In the entries below, spot each line with the word "sentido" and copy it.

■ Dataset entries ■
------------------------------------

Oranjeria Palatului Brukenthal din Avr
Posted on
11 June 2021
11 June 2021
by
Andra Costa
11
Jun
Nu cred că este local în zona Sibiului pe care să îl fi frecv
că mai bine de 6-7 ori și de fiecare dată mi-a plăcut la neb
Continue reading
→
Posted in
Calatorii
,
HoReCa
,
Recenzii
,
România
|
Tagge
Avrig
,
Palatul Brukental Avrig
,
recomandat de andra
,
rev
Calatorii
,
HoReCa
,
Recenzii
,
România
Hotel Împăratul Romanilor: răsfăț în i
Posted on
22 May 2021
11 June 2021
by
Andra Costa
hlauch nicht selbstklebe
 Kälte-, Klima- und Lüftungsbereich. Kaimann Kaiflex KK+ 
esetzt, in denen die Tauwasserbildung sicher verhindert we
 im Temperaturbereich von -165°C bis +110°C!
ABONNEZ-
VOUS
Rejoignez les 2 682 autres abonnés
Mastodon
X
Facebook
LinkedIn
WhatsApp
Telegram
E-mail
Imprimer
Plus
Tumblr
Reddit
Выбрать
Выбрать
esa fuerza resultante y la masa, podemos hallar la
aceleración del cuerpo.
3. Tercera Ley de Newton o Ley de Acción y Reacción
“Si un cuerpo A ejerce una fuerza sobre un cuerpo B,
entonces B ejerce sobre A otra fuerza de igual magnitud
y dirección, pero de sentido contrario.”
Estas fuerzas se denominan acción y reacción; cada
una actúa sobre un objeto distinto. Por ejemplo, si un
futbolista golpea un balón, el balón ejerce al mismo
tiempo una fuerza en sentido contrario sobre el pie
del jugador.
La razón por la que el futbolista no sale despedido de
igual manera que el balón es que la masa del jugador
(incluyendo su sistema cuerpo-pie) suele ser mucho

------------------------------------

■ Your response ■
y dirección, pero de sentido contrario.”
tiempo una fuerza en sentido contrario sobre el pie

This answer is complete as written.